As we have previously discussed, the Building Safety Bill ("BSB") was introduced to Parliament on 5 July 2021. In that earlier article, we looked at the impact which the BSB will have on owners and tenants' rights to make a claim under the Defective Premises Act 1972 in relation to a property which is "unfit for habitation", and the related changes to the standard limitation position. However, this is not the only change that the BSB will make.
If the BSB becomes law in its current form, then it will introduce a revolutionary new regime for how multi-storey buildings are managed.
What Buildings are Covered by this Regime?
Any building which is:
- at least 18 metres in height or has at least 7 storeys, and
- contains at least 2 residential units.
will now be considered as a "higher-risk" building and will fall within the new management scheme.

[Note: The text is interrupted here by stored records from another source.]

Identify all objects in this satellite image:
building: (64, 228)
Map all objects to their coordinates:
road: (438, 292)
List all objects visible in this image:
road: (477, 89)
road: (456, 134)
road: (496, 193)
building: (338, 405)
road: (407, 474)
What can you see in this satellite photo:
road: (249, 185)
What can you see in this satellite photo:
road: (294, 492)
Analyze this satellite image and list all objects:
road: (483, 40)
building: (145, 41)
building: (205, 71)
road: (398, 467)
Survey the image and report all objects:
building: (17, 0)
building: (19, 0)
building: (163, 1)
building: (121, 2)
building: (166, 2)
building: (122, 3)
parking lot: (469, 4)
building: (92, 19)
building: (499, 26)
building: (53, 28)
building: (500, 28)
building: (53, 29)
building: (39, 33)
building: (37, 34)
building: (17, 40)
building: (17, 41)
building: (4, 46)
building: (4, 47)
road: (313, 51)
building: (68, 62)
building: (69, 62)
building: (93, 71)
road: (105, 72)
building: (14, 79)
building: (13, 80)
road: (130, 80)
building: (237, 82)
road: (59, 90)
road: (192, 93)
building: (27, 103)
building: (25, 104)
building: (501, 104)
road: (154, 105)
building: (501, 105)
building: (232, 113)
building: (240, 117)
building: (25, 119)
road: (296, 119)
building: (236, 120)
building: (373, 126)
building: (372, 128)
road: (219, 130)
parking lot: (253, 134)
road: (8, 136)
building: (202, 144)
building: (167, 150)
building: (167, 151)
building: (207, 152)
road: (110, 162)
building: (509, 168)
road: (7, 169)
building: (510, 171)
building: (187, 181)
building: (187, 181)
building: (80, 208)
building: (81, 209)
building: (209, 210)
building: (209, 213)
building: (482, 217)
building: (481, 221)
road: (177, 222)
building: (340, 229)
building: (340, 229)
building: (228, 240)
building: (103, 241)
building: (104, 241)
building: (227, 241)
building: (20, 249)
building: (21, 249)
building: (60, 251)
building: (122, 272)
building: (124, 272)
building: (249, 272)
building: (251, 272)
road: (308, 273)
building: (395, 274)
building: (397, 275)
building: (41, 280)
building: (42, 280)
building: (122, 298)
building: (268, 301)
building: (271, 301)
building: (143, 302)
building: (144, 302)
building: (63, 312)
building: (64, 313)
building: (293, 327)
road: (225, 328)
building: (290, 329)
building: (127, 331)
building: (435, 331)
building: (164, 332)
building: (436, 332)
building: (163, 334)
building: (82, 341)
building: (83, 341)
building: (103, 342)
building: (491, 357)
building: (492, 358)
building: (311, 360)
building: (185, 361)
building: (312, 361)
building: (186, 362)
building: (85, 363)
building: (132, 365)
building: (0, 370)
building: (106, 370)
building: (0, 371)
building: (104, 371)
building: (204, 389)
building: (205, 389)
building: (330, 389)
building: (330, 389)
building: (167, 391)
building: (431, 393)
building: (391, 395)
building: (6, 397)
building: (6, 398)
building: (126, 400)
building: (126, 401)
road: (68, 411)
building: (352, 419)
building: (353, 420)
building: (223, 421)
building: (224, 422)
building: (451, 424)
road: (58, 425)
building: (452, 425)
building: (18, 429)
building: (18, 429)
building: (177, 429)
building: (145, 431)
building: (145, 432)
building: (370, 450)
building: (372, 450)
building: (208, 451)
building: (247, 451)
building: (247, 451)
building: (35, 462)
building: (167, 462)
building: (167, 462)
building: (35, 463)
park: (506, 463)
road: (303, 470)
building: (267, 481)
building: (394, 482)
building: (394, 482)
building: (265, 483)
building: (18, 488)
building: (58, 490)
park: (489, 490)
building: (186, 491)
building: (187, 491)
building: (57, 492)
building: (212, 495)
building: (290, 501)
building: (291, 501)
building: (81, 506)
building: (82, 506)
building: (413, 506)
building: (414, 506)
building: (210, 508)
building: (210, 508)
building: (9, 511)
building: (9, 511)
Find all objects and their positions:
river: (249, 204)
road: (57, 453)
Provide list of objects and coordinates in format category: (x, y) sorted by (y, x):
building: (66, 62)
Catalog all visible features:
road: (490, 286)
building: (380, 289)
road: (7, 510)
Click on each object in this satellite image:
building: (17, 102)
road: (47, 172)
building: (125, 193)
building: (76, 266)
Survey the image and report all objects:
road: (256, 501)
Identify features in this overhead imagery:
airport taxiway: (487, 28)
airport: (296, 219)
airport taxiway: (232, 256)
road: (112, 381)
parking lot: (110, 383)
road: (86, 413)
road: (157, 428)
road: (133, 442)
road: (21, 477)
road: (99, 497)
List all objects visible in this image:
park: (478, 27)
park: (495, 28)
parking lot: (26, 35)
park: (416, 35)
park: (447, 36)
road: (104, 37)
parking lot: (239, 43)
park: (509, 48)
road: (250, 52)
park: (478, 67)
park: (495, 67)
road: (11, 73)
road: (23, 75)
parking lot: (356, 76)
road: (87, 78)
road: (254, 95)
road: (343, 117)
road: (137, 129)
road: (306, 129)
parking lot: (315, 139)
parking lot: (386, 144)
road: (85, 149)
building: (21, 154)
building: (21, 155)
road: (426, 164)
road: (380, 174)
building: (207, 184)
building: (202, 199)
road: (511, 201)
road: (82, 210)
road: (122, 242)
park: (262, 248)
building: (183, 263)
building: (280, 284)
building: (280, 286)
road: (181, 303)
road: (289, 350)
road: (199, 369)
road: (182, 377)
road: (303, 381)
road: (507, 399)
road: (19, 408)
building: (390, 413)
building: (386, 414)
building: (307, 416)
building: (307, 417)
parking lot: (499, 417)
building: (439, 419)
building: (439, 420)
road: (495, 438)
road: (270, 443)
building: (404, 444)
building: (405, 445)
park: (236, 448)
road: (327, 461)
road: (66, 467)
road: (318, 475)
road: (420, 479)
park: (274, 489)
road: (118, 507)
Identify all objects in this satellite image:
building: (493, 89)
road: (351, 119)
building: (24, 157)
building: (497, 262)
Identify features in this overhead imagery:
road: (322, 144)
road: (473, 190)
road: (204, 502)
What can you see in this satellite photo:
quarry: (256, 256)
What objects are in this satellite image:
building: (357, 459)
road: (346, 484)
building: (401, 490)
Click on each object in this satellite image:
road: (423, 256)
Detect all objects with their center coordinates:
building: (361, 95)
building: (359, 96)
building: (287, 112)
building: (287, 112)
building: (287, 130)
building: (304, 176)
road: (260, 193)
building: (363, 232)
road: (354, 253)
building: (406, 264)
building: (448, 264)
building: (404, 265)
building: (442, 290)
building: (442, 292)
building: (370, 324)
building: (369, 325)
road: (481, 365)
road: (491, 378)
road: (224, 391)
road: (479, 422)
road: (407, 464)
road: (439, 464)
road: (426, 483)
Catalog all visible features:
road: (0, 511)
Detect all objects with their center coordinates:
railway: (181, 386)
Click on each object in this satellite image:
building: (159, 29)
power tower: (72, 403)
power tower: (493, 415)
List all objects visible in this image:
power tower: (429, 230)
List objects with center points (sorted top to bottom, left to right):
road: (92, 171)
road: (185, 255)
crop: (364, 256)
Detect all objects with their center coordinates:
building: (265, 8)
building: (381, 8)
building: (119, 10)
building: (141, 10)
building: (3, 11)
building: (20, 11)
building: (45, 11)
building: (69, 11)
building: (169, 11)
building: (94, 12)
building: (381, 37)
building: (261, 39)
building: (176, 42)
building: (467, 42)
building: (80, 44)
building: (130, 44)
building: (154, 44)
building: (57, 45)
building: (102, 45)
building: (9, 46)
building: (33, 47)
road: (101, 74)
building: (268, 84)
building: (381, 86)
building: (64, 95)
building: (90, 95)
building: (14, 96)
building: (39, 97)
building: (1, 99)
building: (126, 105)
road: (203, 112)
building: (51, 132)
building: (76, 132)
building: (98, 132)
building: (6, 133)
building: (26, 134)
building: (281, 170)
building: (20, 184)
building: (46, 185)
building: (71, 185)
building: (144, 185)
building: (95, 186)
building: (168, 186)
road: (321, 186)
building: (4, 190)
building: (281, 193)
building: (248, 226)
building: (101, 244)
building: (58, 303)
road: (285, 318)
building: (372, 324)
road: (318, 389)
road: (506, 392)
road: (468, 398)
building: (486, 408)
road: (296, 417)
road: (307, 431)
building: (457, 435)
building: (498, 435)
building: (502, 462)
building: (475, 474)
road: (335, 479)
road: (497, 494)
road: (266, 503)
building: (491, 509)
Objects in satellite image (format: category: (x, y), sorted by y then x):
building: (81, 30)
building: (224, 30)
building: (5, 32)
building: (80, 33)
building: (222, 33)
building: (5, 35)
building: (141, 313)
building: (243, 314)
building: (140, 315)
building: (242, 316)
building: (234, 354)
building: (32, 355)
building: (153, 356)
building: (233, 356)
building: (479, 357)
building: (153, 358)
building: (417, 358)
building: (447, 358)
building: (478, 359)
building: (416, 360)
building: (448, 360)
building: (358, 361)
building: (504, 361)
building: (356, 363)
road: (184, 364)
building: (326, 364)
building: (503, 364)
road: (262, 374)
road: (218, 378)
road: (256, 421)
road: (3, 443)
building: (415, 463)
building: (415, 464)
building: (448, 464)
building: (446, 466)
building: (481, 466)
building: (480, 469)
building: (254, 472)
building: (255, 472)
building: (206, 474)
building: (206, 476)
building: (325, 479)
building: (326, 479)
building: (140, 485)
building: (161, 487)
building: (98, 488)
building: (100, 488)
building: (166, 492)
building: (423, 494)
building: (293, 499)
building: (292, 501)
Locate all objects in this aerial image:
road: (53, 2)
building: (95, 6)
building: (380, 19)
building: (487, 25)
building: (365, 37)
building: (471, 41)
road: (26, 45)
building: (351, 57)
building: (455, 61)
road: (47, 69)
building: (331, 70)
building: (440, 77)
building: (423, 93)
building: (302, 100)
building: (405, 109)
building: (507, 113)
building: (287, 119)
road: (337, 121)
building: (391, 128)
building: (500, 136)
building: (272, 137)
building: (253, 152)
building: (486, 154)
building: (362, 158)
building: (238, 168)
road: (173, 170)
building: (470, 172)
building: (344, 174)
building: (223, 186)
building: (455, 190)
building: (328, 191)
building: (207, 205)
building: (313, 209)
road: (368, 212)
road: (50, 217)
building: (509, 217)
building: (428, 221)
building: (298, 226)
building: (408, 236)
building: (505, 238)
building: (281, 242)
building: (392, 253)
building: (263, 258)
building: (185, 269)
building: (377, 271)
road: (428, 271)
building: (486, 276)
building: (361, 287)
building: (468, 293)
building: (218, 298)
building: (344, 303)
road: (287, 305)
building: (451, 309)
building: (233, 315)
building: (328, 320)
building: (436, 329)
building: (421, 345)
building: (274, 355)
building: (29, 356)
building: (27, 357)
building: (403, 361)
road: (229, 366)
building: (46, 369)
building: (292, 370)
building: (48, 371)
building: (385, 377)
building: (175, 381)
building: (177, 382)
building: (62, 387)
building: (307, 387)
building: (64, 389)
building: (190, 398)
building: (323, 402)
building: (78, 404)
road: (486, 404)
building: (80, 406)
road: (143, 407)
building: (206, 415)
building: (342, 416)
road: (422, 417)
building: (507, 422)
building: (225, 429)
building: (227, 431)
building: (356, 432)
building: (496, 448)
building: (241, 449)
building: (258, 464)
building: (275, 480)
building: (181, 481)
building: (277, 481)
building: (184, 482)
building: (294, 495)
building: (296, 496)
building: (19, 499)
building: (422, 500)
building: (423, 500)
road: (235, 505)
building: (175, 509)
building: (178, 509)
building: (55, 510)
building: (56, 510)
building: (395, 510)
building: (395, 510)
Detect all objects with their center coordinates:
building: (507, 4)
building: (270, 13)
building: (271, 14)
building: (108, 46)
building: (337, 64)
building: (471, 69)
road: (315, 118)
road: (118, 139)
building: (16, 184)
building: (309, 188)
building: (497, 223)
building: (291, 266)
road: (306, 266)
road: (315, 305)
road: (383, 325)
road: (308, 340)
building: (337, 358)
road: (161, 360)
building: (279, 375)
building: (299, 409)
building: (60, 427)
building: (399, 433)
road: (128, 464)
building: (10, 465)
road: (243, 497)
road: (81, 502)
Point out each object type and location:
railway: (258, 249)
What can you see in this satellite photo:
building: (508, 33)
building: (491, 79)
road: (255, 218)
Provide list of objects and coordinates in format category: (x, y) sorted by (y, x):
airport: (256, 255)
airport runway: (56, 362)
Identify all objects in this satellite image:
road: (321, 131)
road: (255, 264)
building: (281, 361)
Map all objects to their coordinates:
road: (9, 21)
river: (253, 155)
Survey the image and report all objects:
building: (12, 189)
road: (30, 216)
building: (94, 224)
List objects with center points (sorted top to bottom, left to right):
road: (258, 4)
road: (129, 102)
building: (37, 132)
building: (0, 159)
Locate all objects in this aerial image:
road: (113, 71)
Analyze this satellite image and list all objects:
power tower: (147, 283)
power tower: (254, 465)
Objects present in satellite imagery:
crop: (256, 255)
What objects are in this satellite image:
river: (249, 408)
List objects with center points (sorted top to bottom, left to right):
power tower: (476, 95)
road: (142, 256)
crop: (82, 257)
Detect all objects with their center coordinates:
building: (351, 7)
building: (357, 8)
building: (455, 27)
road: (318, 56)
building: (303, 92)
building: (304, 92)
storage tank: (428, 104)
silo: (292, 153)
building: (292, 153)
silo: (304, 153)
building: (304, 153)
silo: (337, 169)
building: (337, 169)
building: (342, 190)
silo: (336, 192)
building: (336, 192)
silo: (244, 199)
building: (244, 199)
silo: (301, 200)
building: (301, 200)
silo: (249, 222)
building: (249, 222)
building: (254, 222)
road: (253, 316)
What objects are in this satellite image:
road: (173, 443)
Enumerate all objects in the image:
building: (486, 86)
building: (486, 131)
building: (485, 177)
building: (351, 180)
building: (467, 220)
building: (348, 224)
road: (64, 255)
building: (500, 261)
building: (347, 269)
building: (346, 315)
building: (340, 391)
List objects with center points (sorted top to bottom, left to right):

The scheme applies to both buildings which are already occupied and new projects, and both traditional residential properties and mixed used facilities will be covered.
What Measures are Coming into Force?
The BSB prescribes that a Dutyholder must be in place at all stages (planning application, construction phase, occupation) of the life of a higher-risk building. When the building is in use, the Dutyholder will be the "Accountable Person" – a new role created by the BSB and defined as "a person who holds a legal estate in possession in any part of the common parts" or, a person "who is under a relevant repairing obligation in relation to any part of the common parts". The role of Accountable Person can be held by an individual, partnership or a corporate body.
The Accountable Person has a number of statutory duties which they must comply with. Some of the key duties are set out below:
- Taking over responsibility for the "golden thread" of safety information from the previous Dutyholders (the Principal Designer and the Principal Contractor having held this responsibility at earlier stages). The golden thread was defined in the Government's initial consultation as "building information created, maintained and held digitally to ensure that the original design intent and any subsequent changes to the building are captured, preserved and used to support safety improvements" Whilst we would expect further guidance to follow, information such as as-built drawings, O&M Manuals and Health & Safety Manuals are likely to be included.
- Assessing and managing any safety risk associated with the building and taking steps to prevent these risks from arising. This is an ongoing duty, and these matters should be considered on a regular basis. A "safety case" should be maintained to show evidence of how this has been done and a "safety case report" should also be produced to set out the safety measures for the building. The Accountable Person will be responsible for keeping these up to date.
- Another change introduced by the BSB is the creation of a new body – the Building Safety Regulator (BSR), which will be set up by the HSE. Where the building in question is new, the Appointed Person will be required to register it with the BSR before residents move in. Existing buildings will also need to be registered once the new regime is in force. Once this is done, the next step is for the Accountable Person to apply to the BSR for a Building Assessment Certificate. This Certificate will provide comfort to residents that the Accountable Person is following their required statutory obligations.
- Appointing a Building Safety Manager who will take on the day-to-day management of building safety and serve as the official point of contact for residents. The Accountable Person can perform this role in house – if there is someone in the organisation who has the required skillset. The British Standards Institute has confirmed that it will be publishing specific standards to confirm what those skills will be. This is an important part of the Accountable Person's role as the BSR will look at the suitability of the Building Safety Manager when deciding whether to issue a Building Assessment Certificate.
- Establish a reporting process for "Mandatory Occurrence Reporting" when a "structural and fire safety occurrence" arises. These reports will also be made to the BSR. What exactly falls within this definition will be set out in secondary legislation in due course.
Overall, the Accountable Person is responsible for the safety of each building and should maintain a clear record of any measures taken to address any issues around that safety.
When will this take effect?
Assuming the government's legislative plans run to schedule, the BSB will be granted royal assent by summer next year. The intention is that the provisions of the BSB will come into effect across the following 18 months – meaning that by the end of 2023 these provisions are likely to be in force.
It would therefore be sensible for those who manage buildings covered by the new legislation to start considering how they will meet their obligations now, so that the correct processes can be in place in good time. This is particularly so when sanctions will apply in the event of an Accountable Person failing to comply with their obligations.